Wii is a very casual, wide market. It's a market that doesn't care about flashy graphics - it cares more about the gameplay and experience, and potentially the characterisation. You wouldn't normally describe NewU as a game - it's a serious way to get fit. Two of the QA guys who were working on it lost a stone and a half each.

But what it's allowed us to do is build up a tool chain and technology for gesture recognition, for editing very small clips of video together. We've managed to get the game production, film production and in a way a gesture recognition system that allows us to make fitness titles - and other self-improvement titles - both on Wii and potentially Natal plus the PS3 motion controller... and do other genres as well which can utilise that technology and toolset.

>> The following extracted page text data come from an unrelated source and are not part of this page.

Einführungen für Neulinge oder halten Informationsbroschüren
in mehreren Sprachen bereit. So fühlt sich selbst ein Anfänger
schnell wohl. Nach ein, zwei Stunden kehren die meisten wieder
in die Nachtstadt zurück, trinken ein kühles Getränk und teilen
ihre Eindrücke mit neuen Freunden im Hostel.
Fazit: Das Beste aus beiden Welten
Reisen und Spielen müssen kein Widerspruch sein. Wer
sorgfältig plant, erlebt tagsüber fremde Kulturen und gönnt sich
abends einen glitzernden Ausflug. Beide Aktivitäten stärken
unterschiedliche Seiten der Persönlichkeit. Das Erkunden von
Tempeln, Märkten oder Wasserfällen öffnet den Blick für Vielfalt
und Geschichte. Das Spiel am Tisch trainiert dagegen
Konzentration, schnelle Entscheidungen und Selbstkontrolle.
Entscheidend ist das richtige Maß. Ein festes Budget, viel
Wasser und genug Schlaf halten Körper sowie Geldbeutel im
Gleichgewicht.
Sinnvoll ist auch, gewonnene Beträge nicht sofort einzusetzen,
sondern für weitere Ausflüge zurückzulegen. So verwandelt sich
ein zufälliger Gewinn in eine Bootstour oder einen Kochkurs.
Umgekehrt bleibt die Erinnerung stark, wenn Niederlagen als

GamesIndustry.biz And what about the Wii market - a lot's been written about its evolution this year.
Simon Prytherch

I don't think you can ever write Nintendo off, but the Wii market - from a third party software developer and publisher perspective - is over-saturated with product. Consumers have been damaged by a lot of sub-standard software, so now they only trust big Nintendo brands.

GamesIndustry.biz And when consumers don't have so much money to spend, they're even more likely to attach to recognised brands...
Simon Prytherch

Yes - so going forward we're moving onto other platforms, and we always have been over the course of the company. But in this coming year we're definitely going to be doing PS3 and Xbox 360 titles.